Department of Human Development, Teachers College of Columbia University, 525 West 120th Street, New York, NY, 10027-6696, USA.
Psychometrika. 2018 Mar;83(1):182-202. doi: 10.1007/s11336-017-9580-y. Epub 2017 Aug 23.
In educational and psychological measurement when short test forms are used, the asymptotic normality of the maximum likelihood estimator of the person parameter of item response models does not hold.
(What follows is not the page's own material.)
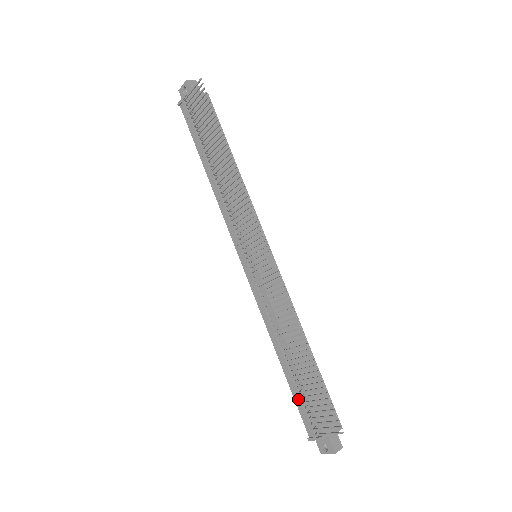
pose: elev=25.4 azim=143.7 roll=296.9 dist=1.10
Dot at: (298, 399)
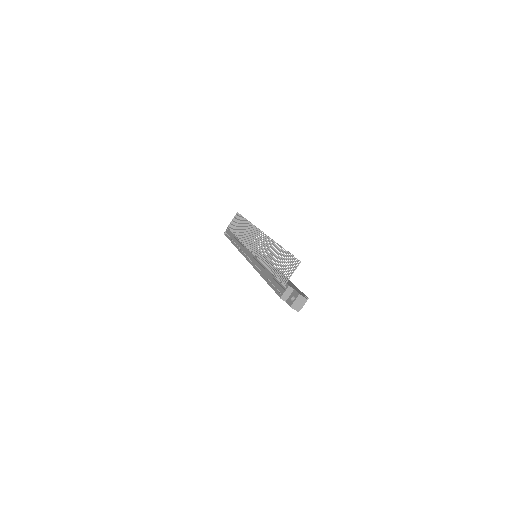
Dot at: (274, 282)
As a result, hypothesis tests or confidence intervals of the person parameter based on the normal distribution are likely to be problematic. Inferences based on the exact distribution, on the other hand, do not suffer from this limitation. However, the computation involved for the exact distribution approach is often prohibitively expensive. In this paper, we propose a general framework for constructing hypothesis tests and confidence intervals for IRT models within the exponential family based on exact distribution. In addition, an efficient branch and bound algorithm for calculating the exact p value is introduced. The type-I error rate and statistical power of the proposed exact test as well as the coverage rate and the lengths of the associated confidence interval are examined through a simulation. We also demonstrate its practical use by analyzing three real data sets.
在教育和心理测量中,当使用简短的测试形式时,项目反应模型的个体参数的最大似然估计的渐近正态性不成立。因此,基于正态分布的个体参数的假设检验或置信区间可能存在问题。另一方面,基于精确分布的推断则不会受到这种限制。然而,精确分布方法的计算通常过于昂贵。在本文中,我们提出了一种基于精确分布的构建指数族中 IRT 模型的假设检验和置信区间的一般框架。此外,还引入了一种用于计算精确 p 值的有效分支定界算法。通过模拟,研究了所提出的精确检验的Ⅰ型错误率和统计功效以及相关置信区间的覆盖率和长度。我们还通过分析三个真实数据集展示了其实际用途。